- _Task objective_
From top to bottom, return the listing exactly as it appears, omitting its images.

- _Stored data_
########################################

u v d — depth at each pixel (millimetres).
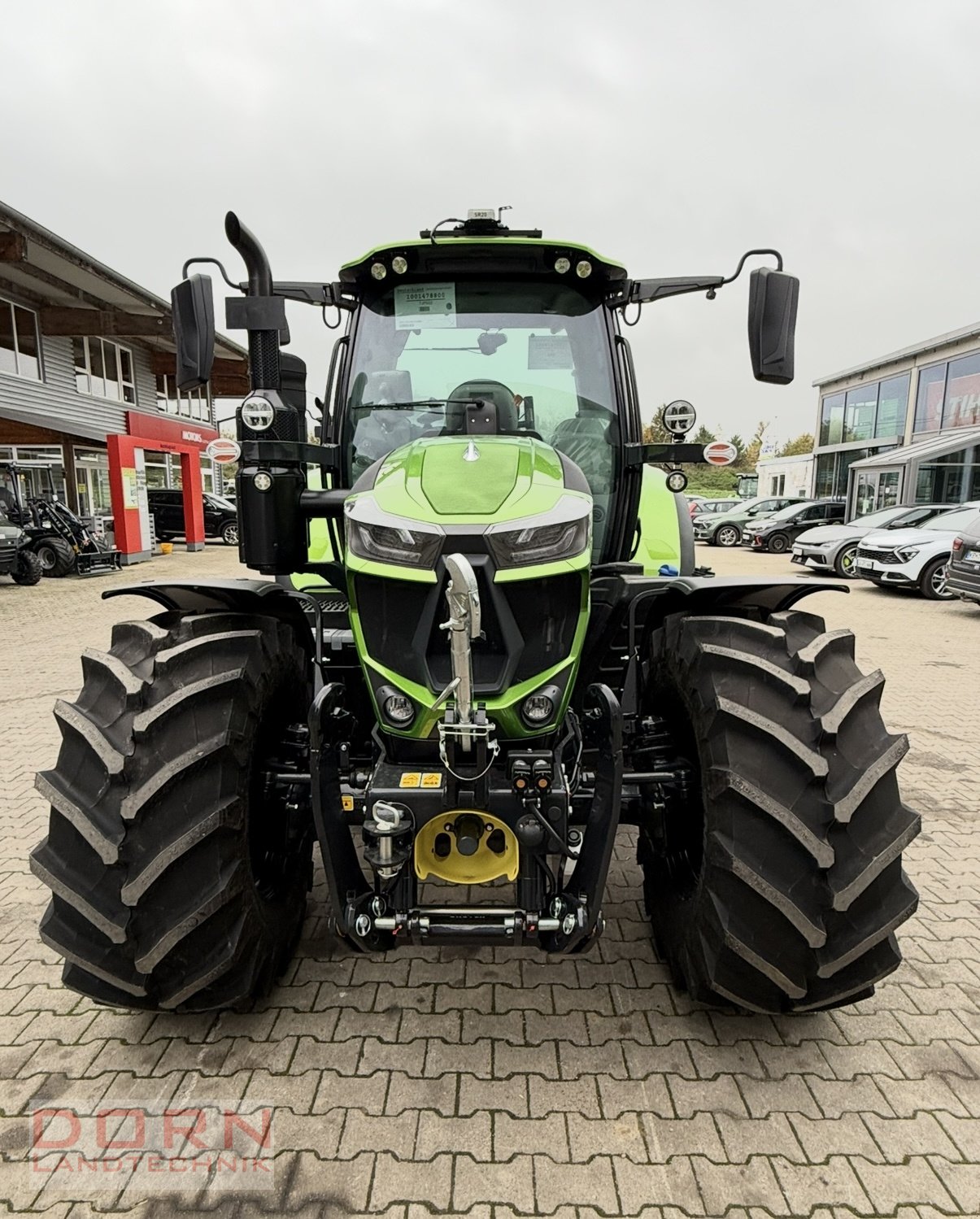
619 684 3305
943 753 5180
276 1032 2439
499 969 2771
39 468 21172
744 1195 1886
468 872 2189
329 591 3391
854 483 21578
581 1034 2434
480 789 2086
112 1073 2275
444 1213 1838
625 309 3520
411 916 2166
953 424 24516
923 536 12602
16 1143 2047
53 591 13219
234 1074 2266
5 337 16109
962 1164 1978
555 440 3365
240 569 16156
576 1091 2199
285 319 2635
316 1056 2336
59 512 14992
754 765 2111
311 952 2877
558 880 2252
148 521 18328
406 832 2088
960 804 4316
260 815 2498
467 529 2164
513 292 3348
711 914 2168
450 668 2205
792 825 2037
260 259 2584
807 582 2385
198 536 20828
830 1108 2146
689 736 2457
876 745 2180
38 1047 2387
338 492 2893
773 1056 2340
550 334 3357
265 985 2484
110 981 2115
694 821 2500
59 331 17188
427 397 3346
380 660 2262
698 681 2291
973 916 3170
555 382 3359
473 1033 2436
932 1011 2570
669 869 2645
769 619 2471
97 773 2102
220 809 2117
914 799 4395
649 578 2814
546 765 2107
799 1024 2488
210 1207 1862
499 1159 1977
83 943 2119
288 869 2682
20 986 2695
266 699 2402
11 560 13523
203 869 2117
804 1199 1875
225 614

########################################

- _Output below_
u v d — depth at each pixel (millimetres).
619 684 3305
943 753 5180
276 1032 2439
499 969 2771
39 468 21172
744 1195 1886
468 872 2189
329 591 3391
854 483 21578
581 1034 2434
480 789 2086
112 1073 2275
444 1213 1838
625 309 3520
411 916 2166
953 424 24516
923 536 12602
16 1143 2047
53 591 13219
234 1074 2266
5 337 16109
962 1164 1978
555 440 3365
240 569 16156
576 1091 2199
285 319 2635
316 1056 2336
59 512 14992
754 765 2111
311 952 2877
558 880 2252
148 521 18328
406 832 2088
960 804 4316
260 815 2498
467 529 2164
513 292 3348
711 914 2168
450 668 2205
792 825 2037
260 259 2584
807 582 2385
198 536 20828
830 1108 2146
689 736 2457
876 745 2180
38 1047 2387
338 492 2893
773 1056 2340
550 334 3357
265 985 2484
110 981 2115
694 821 2500
59 331 17188
427 397 3346
380 660 2262
698 681 2291
973 916 3170
555 382 3359
473 1033 2436
932 1011 2570
669 869 2645
769 619 2471
97 773 2102
220 809 2117
914 799 4395
649 578 2814
546 765 2107
799 1024 2488
210 1207 1862
499 1159 1977
83 943 2119
288 869 2682
20 986 2695
266 699 2402
11 560 13523
203 869 2117
804 1199 1875
225 614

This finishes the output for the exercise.